• _Extrait du document_:
%%

Bruxelles Piano-bar, Juan Carlos Mondragón
Ecrit par Marc Ossorguine 02.02.16 dans La Une Livres, Les Livres, Critiques, Amérique Latine, Roman, Seuil
Bruxelles Piano-bar, février 2015, trad. espagnol (Uruguay) Gabriel Iaculli, Isabelle Morvan, 407 pages, 24 €
Ecrivain(s): Juan Carlos Mondragón Edition: Seuil
Uruguay, début des années 90. La dictature n’est plus, mais la violence demeure, absurde et sauvage, comme à Laguna Guacha où des jeunes filles ont été enlevées, violentées et finalement assassinées. Nous découvrons un monde qui essaye de rejoindre ou de retrouver le monde « civilisé », à l’image d’un occident passablement « american way », avec stars et paillettes, avec culture et cynisme. Une autre forme de violence en quelque sorte, plus policée, plus « libérale », mais où les rapports de domination et les mises en scène ne sont pas forcément moins dérangeantes et inquiétantes.
Le remède pourrait être l’évasion. Une évasion sur place si nécessaire. Dans l’artifice d’une vie culturelle s’autocélébrant par exemple. C’est en partie ce que fait le journaliste culturel qui signe ses articles David Seurat. Mais cela ne suffit pas vraiment à Leopoldo Cea… Car par-dessus cela, sa compagne est soudainement partie pour l’Europe, pour Aix, précisément. A défaut de la poursuivre ou de chercher à la rejoindre, il échappera donc à Montevideo par Bruxelles. Mais une Bruxelles rêvée qui va planter ses racines « surréalistes » au cœur même de Montevideo. Le chat Thésée, bien bavard, n’approuve pas vraiment la manœuvre, la trouvant un peu trop facile et trop illusoire.
Entre champagne de qualité, qu’il déguste en solitaire avec un bonheur toujours renouvelé, et excursions bruxelloises au cœur de Montevideo, entre conversations avec Thésée et clairvoyance sur les simulacres des « élites culturelles » Leopoldo-David Cea-David navigue dans un monde où les frontières sont radicalement dématérialisées, autorisant toutes les flâneries et toutes les errances, jusqu’à nous perdre… Et l’on renonce d’ailleurs à savoir avec certitude où l’on est et ce que l’on voit ou fait, car là n’est visiblement pas l’enjeu essentiel. L’intérêt de cette vie, voire de la vie tout court, est sans doute la réjouissante porosité que l’on peut entretenir entre réalité et imaginaire. Porosité que le personnage, mais peut-être plus encore l’écrivain et le lecteur, pratique avec une libre virtuosité.

%%

• _Consigne_:
Relevez toutes les rubriques dans lesquelles la critique de Bruxelles Piano-bar est publiée, d'après la mention placée sous son titre.

• _Données fournies_:

%%

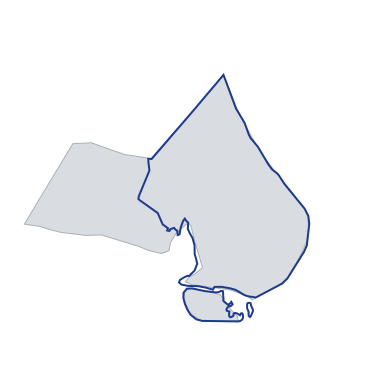 location of Al Jahrah within Kuwait, rotated 122°
{"feature_id": "KWT-1667", "entity_name": "Al Jahrah", "entity_type": "Province", "adm_level": 1, "iso_a3": "KWT", "parent_name": "Kuwait", "parent_adm1": "", "projection": "equal_earth", "projection_center": [47.841, 29.537], "detail": "fine", "context": "in_parent", "style": "outline", "palette": "blue", "viewbox_px": 384, "rotation_deg": 122, "n_neighbors": 0, "source": "natural_earth", "source_scale": "10m", "svg_char_len": 2830}
<svg xmlns="http://www.w3.org/2000/svg" viewBox="0 0 384 384"><g transform="rotate(122 192 192)"><path d="M308.1,317.1L287.0,317.5L260.3,318.0L238.7,318.3L214.2,318.7L203.5,303.3L199.9,286.4L196.0,269.2L185.4,244.6L149.6,238.6L130.6,235.5L99.3,230.8L75.9,227.3L95.7,200.8L104.9,186.6L121.6,155.8L130.1,134.0L138.4,109.7L145.5,90.8L147.0,87.4L151.1,81.0L160.2,74.5L173.3,68.3L195.5,65.6L211.1,65.5L214.6,65.7L224.4,68.8L251.6,83.9L250.9,89.9L254.8,107.7L263.5,127.1L270.7,142.8L271.6,150.2L265.0,149.1L260.0,146.1L250.5,143.0L232.1,163.9L220.9,175.3L220.6,179.2L235.4,183.6L246.3,183.5L254.0,180.4L260.4,185.3L264.7,198.2L266.4,208.7L276.5,246.2L285.0,258.9L295.5,281.3L299.4,292.9L301.7,302.7L308.1,317.1ZM287.5,141.8L280.6,145.4L275.9,143.9L271.4,135.2L264.0,113.6L268.0,105.6L267.9,102.1L268.7,99.5L270.9,97.8L273.3,87.7L276.5,84.6L281.7,91.4L296.3,116.2L296.2,126.4L295.4,130.4L287.5,141.8Z" fill="#d9dde1" stroke="#a8b0b8" stroke-width="1"/><path d="M214.7,65.3L221.7,66.9L247.8,82.1L248.7,84.8L250.0,87.3L251.1,90.4L251.7,93.8L251.7,99.8L252.0,103.6L253.6,109.0L256.8,116.7L260.5,122.6L263.7,122.5L265.8,129.7L268.6,136.9L273.7,145.5L276.1,151.9L275.6,155.1L272.9,155.6L267.9,153.1L265.4,151.3L264.6,149.8L262.2,149.4L259.2,148.6L257.1,148.2L250.0,149.6L246.4,153.2L243.3,156.8L235.9,161.6L230.8,167.1L228.1,172.1L225.5,176.0L220.0,179.0L219.5,181.6L218.4,184.0L221.1,184.2L225.6,183.3L228.9,182.5L231.6,181.3L234.5,180.1L236.1,181.3L232.7,184.0L232.7,185.9L231.9,188.2L234.9,190.6L237.0,190.5L237.2,191.1L237.8,192.7L235.5,193.1L235.0,199.7L228.0,209.9L226.7,231.7L226.3,233.8L223.5,234.9L196.3,239.5L190.4,244.3L187.0,246.7L185.5,243.8L185.4,243.7L178.6,242.7L166.5,240.8L154.4,239.0L142.3,237.1L130.2,235.2L116.7,233.2L103.1,231.3L89.6,229.3L76.0,227.4L79.5,222.8L97.9,198.9L105.5,184.0L113.4,174.0L115.2,170.9L118.8,159.9L127.9,142.4L130.3,136.4L130.6,134.7L131.1,129.9L131.7,127.5L136.2,117.9L146.5,87.5L150.7,80.6L157.0,75.6L176.5,66.3L183.5,65.3L214.7,65.3ZM296.9,128.0L294.6,132.9L290.9,138.4L286.4,143.2L281.9,145.8L281.1,145.7L276.7,145.1L273.7,140.9L269.5,129.2L264.5,118.6L263.8,117.6L263.1,116.7L260.7,115.0L259.7,113.4L262.0,111.5L263.4,110.6L266.1,108.5L267.4,108.1L267.9,107.1L268.6,101.6L266.6,100.7L265.6,100.5L264.5,100.5L264.4,100.5L265.6,98.1L267.4,98.3L270.3,100.5L271.7,100.8L273.3,100.6L274.3,99.6L273.6,97.0L275.8,95.9L277.6,94.6L278.0,93.2L276.1,91.6L274.7,91.4L273.1,92.3L271.9,91.6L271.4,90.6L271.1,88.9L271.0,87.2L271.1,86.0L269.0,86.1L268.7,85.8L268.3,85.3L268.8,84.2L270.3,82.8L272.0,82.0L273.7,81.9L275.4,82.5L277.0,83.8L295.9,115.0L297.7,120.8L296.9,128.0ZM263.7,80.5L262.9,81.4L261.7,83.2L261.2,83.8L257.9,85.8L257.0,86.0L256.1,85.4L255.4,84.3L255.3,83.3L256.9,81.9L259.4,78.1L260.7,77.2L265.5,76.4L267.3,76.6L267.0,78.3L263.7,80.5Z" fill="none" stroke="#1e3a8a" stroke-width="2"/></g></svg>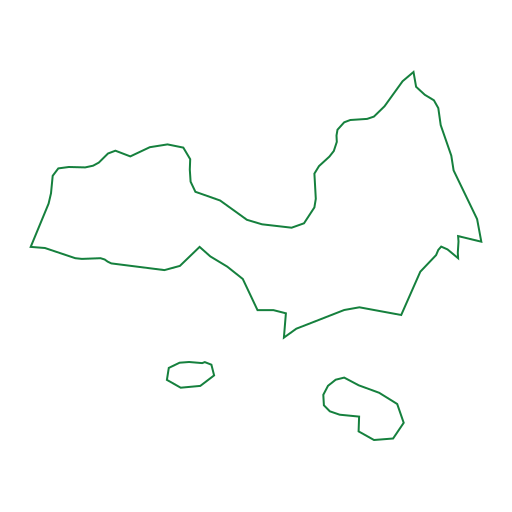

%%

• _Corrigé_:
La Une Livres, Les Livres, Critiques, Amérique Latine, Roman, Seuil